[Your task]
Up to and including the line with "staining in prostate", restate the records below word for word, beginning with their first line.
*** Opening Records supplied ***
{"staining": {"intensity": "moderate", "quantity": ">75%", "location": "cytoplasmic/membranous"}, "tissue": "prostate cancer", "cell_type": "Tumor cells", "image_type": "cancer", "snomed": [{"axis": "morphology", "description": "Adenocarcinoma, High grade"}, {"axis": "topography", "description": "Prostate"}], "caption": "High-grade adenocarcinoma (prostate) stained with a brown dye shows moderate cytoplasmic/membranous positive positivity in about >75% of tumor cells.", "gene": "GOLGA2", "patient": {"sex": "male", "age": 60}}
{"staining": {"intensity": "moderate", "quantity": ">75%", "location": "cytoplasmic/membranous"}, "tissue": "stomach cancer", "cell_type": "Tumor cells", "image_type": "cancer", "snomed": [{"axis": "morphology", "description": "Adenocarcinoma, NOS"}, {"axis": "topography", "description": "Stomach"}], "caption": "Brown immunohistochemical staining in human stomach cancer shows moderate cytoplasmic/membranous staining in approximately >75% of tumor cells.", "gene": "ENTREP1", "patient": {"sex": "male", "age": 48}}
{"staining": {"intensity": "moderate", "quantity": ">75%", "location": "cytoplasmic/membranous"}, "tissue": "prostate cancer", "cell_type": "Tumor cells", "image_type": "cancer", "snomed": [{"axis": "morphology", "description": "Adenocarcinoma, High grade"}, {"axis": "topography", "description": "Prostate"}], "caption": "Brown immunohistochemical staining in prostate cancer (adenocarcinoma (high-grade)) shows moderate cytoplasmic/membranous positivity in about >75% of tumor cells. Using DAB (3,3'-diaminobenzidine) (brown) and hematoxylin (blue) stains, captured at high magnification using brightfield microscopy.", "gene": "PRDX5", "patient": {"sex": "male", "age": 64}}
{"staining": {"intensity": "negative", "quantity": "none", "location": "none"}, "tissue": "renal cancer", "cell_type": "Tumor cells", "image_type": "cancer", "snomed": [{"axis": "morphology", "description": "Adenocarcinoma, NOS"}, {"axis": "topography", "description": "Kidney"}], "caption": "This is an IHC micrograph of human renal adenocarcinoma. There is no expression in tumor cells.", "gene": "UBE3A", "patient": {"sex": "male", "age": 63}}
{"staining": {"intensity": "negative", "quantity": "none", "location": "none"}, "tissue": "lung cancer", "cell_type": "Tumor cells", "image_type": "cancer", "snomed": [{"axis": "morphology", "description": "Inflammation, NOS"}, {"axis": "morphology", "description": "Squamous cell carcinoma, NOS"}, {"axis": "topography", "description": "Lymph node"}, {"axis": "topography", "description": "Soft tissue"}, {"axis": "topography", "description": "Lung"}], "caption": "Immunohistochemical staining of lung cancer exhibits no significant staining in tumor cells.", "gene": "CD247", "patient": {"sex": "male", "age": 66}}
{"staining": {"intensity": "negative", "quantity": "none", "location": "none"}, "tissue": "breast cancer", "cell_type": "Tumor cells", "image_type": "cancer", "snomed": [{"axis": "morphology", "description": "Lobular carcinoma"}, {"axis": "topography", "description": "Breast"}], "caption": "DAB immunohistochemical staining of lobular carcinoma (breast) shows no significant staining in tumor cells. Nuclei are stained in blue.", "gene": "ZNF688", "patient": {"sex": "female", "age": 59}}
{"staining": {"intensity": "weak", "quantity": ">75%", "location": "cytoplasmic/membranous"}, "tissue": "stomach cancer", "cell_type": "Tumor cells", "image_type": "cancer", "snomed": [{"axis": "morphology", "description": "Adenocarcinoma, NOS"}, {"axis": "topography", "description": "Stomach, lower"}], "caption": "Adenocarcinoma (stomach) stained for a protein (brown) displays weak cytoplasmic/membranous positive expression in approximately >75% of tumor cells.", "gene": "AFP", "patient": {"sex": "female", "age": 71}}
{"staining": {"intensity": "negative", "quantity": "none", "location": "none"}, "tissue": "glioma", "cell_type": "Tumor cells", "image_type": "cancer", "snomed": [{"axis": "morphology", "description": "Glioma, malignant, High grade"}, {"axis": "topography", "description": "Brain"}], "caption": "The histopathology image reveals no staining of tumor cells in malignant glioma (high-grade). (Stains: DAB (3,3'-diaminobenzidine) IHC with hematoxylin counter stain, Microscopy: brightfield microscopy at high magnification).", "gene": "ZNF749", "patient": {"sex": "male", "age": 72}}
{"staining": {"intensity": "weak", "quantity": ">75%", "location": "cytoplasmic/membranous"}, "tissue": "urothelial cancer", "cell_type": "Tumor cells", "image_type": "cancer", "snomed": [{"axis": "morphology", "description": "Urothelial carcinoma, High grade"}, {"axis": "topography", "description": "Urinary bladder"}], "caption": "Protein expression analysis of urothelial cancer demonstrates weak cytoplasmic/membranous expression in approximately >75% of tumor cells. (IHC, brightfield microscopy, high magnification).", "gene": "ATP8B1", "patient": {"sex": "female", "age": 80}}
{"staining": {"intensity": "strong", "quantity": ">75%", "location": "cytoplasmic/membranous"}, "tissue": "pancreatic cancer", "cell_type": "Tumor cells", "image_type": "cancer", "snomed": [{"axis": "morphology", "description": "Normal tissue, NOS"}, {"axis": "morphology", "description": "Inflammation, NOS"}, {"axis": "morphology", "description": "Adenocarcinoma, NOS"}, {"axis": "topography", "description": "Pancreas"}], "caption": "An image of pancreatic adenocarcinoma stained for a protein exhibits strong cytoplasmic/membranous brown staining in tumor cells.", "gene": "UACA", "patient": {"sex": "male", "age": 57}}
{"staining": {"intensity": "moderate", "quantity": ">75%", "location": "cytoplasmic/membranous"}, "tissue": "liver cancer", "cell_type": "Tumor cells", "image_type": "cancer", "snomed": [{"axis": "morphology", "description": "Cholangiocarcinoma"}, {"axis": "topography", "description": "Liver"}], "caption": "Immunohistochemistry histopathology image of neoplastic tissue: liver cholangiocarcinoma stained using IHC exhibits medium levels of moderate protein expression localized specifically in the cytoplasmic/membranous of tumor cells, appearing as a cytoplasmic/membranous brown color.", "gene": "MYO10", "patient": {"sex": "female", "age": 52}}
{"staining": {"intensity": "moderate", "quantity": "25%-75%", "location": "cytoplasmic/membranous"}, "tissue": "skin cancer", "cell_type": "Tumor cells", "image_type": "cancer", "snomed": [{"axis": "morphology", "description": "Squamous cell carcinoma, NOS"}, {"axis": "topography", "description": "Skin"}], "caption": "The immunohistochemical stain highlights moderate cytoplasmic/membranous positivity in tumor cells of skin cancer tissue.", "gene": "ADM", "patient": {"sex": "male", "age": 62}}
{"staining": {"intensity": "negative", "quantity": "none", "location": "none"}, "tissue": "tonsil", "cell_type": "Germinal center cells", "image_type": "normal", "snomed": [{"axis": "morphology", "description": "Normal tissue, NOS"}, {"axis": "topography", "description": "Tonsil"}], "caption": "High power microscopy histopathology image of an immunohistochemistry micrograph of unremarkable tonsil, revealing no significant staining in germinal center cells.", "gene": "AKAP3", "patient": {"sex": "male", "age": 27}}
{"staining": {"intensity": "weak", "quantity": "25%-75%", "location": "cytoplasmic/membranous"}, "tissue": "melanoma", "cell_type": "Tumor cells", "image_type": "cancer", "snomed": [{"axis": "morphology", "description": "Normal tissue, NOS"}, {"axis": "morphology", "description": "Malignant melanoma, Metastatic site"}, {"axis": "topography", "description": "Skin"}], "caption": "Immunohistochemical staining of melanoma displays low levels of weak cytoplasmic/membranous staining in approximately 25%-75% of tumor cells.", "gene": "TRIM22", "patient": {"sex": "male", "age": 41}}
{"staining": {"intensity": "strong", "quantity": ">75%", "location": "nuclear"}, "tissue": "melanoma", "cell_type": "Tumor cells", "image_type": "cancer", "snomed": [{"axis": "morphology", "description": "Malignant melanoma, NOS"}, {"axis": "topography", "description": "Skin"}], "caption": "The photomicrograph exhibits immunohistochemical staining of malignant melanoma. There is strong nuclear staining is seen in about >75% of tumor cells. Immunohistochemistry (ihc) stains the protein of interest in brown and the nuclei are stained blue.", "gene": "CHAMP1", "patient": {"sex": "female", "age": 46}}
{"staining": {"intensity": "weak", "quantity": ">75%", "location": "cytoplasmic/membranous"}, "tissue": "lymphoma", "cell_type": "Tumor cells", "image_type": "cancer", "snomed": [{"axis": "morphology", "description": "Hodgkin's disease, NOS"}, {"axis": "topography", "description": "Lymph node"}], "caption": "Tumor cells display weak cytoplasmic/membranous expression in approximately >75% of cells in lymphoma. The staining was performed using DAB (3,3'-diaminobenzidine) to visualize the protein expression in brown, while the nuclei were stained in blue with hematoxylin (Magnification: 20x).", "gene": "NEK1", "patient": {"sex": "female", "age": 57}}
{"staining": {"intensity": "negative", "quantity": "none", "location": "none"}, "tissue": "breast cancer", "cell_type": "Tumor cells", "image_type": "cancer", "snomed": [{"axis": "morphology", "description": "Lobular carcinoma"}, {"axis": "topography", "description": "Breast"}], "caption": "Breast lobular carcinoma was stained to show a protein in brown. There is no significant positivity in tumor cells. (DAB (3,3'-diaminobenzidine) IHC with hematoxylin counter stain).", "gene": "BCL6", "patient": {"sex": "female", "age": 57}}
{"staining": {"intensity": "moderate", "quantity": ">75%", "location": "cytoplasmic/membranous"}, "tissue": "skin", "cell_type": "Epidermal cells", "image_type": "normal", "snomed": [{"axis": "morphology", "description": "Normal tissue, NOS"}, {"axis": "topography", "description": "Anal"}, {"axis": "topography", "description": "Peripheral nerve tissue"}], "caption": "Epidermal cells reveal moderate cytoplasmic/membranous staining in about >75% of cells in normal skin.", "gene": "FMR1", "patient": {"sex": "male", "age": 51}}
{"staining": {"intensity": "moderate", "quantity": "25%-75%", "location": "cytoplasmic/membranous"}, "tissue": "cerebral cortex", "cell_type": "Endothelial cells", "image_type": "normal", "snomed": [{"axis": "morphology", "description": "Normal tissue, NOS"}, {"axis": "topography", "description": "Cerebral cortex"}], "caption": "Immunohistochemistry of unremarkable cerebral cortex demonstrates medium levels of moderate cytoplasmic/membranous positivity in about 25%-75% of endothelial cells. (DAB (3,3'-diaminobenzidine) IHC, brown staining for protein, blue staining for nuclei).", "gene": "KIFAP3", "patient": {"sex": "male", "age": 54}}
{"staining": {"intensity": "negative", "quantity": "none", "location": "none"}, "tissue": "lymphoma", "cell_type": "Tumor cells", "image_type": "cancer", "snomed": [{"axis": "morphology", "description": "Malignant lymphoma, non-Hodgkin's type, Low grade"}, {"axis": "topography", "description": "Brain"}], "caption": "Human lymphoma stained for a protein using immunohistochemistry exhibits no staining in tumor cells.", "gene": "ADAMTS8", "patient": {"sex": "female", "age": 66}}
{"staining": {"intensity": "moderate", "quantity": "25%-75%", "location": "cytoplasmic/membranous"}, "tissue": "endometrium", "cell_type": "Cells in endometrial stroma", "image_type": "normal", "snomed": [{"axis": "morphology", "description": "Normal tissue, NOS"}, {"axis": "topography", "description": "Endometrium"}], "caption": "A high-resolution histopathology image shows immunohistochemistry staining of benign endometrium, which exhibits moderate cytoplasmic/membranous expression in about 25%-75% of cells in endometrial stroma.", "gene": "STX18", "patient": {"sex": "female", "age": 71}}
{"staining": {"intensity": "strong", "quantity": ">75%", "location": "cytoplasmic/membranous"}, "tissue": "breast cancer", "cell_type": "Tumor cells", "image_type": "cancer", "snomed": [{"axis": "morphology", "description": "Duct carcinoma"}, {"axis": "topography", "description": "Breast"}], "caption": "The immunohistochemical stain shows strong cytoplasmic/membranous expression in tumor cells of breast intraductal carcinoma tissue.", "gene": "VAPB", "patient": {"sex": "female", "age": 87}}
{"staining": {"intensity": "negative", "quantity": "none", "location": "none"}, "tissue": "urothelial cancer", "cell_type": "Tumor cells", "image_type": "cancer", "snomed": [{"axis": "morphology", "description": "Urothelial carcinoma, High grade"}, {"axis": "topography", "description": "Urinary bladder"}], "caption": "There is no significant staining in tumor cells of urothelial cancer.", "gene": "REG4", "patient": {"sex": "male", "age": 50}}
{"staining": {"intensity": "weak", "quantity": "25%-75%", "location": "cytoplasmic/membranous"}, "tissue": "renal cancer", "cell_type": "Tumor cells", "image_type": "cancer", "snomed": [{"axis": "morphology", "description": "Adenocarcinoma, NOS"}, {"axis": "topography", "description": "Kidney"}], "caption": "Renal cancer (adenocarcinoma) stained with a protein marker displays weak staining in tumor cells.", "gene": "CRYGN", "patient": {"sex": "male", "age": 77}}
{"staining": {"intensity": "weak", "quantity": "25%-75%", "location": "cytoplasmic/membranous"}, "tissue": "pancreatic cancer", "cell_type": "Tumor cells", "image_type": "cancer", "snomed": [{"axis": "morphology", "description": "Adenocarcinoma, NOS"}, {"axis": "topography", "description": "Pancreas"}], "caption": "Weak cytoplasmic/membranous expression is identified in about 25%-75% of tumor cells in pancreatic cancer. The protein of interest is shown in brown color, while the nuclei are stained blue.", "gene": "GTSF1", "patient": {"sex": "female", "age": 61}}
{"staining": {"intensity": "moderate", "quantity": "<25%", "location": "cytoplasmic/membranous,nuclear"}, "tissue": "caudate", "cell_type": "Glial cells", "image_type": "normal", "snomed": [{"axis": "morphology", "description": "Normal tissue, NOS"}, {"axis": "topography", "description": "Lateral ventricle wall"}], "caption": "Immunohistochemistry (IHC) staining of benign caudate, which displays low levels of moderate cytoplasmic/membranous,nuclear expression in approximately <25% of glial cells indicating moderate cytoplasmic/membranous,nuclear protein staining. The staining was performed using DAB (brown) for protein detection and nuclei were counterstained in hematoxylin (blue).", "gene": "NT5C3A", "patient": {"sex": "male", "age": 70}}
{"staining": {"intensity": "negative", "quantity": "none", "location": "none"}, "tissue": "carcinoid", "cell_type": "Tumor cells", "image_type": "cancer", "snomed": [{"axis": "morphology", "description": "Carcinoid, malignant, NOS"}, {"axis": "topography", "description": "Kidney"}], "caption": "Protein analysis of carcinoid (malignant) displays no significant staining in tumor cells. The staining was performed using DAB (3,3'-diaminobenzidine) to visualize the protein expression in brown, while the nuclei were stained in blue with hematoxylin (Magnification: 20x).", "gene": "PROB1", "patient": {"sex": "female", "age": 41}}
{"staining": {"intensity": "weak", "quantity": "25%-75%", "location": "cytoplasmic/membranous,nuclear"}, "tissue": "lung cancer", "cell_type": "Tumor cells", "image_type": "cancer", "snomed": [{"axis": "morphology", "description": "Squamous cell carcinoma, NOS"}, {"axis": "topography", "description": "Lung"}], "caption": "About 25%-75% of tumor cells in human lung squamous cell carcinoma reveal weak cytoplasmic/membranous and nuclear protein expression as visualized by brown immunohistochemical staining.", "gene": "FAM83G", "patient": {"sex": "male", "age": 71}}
*** Closing Records supplied ***
[Task response]
{"staining": {"intensity": "moderate", "quantity": ">75%", "location": "cytoplasmic/membranous"}, "tissue": "prostate cancer", "cell_type": "Tumor cells", "image_type": "cancer", "snomed": [{"axis": "morphology", "description": "Adenocarcinoma, High grade"}, {"axis": "topography", "description": "Prostate"}], "caption": "High-grade adenocarcinoma (prostate) stained with a brown dye shows moderate cytoplasmic/membranous positive positivity in about >75% of tumor cells.", "gene": "GOLGA2", "patient": {"sex": "male", "age": 60}}
{"staining": {"intensity": "moderate", "quantity": ">75%", "location": "cytoplasmic/membranous"}, "tissue": "stomach cancer", "cell_type": "Tumor cells", "image_type": "cancer", "snomed": [{"axis": "morphology", "description": "Adenocarcinoma, NOS"}, {"axis": "topography", "description": "Stomach"}], "caption": "Brown immunohistochemical staining in human stomach cancer shows moderate cytoplasmic/membranous staining in approximately >75% of tumor cells.", "gene": "ENTREP1", "patient": {"sex": "male", "age": 48}}
{"staining": {"intensity": "moderate", "quantity": ">75%", "location": "cytoplasmic/membranous"}, "tissue": "prostate cancer", "cell_type": "Tumor cells", "image_type": "cancer", "snomed": [{"axis": "morphology", "description": "Adenocarcinoma, High grade"}, {"axis": "topography", "description": "Prostate"}], "caption": "Brown immunohistochemical staining in prostate cancer (adenocarcinoma (high-grade)) shows moderate cytoplasmic/membranous positivity in about >75% of tumor cells. Using DAB (3,3'-diaminobenzidine) (brown) and hematoxylin (blue) stains, captured at high magnification using brightfield microscopy.", "gene": "PRDX5", "patient": {"sex": "male", "age": 64}}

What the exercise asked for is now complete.